§ Instructions for the task
Copy the data below verbatim, keeping every character and line break as it appears.

§ Input records
__________________________________________________

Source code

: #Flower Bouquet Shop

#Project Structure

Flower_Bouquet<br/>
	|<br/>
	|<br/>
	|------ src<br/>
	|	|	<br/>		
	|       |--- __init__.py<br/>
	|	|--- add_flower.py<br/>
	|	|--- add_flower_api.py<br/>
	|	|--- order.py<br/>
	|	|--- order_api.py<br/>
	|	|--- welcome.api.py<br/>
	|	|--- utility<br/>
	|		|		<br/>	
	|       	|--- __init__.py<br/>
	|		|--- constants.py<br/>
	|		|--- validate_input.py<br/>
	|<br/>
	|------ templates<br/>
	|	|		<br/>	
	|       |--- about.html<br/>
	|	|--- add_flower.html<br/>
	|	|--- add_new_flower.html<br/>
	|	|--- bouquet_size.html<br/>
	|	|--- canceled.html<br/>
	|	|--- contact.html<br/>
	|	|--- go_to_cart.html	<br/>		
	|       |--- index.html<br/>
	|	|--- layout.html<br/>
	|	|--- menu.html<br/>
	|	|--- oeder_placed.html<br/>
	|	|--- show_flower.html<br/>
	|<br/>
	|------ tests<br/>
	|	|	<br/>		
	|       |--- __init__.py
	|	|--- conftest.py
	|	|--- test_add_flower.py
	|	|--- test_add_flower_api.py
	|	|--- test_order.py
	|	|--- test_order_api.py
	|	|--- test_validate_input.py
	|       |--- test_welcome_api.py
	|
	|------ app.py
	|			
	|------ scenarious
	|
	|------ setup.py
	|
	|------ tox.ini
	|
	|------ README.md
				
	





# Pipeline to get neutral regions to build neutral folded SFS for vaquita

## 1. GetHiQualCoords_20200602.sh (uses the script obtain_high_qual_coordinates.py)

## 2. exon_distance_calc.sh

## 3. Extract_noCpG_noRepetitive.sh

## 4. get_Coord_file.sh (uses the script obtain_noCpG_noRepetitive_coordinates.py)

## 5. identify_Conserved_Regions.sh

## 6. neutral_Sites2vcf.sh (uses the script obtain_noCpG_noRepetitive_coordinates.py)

__________________________________________________

§ Task solution
Source code

: #Flower Bouquet Shop

#Project Structure

Flower_Bouquet<br/>
	|<br/>
	|<br/>
	|------ src<br/>
	|	|	<br/>		
	|       |--- __init__.py<br/>
	|	|--- add_flower.py<br/>
	|	|--- add_flower_api.py<br/>
	|	|--- order.py<br/>
	|	|--- order_api.py<br/>
	|	|--- welcome.api.py<br/>
	|	|--- utility<br/>
	|		|		<br/>	
	|       	|--- __init__.py<br/>
	|		|--- constants.py<br/>
	|		|--- validate_input.py<br/>
	|<br/>
	|------ templates<br/>
	|	|		<br/>	
	|       |--- about.html<br/>
	|	|--- add_flower.html<br/>
	|	|--- add_new_flower.html<br/>
	|	|--- bouquet_size.html<br/>
	|	|--- canceled.html<br/>
	|	|--- contact.html<br/>
	|	|--- go_to_cart.html	<br/>		
	|       |--- index.html<br/>
	|	|--- layout.html<br/>
	|	|--- menu.html<br/>
	|	|--- oeder_placed.html<br/>
	|	|--- show_flower.html<br/>
	|<br/>
	|------ tests<br/>
	|	|	<br/>		
	|       |--- __init__.py
	|	|--- conftest.py
	|	|--- test_add_flower.py
	|	|--- test_add_flower_api.py
	|	|--- test_order.py
	|	|--- test_order_api.py
	|	|--- test_validate_input.py
	|       |--- test_welcome_api.py
	|
	|------ app.py
	|			
	|------ scenarious
	|
	|------ setup.py
	|
	|------ tox.ini
	|
	|------ README.md
				
	





# Pipeline to get neutral regions to build neutral folded SFS for vaquita

## 1. GetHiQualCoords_20200602.sh (uses the script obtain_high_qual_coordinates.py)

## 2. exon_distance_calc.sh

## 3. Extract_noCpG_noRepetitive.sh

## 4. get_Coord_file.sh (uses the script obtain_noCpG_noRepetitive_coordinates.py)

## 5. identify_Conserved_Regions.sh

## 6. neutral_Sites2vcf.sh (uses the script obtain_noCpG_noRepetitive_coordinates.py)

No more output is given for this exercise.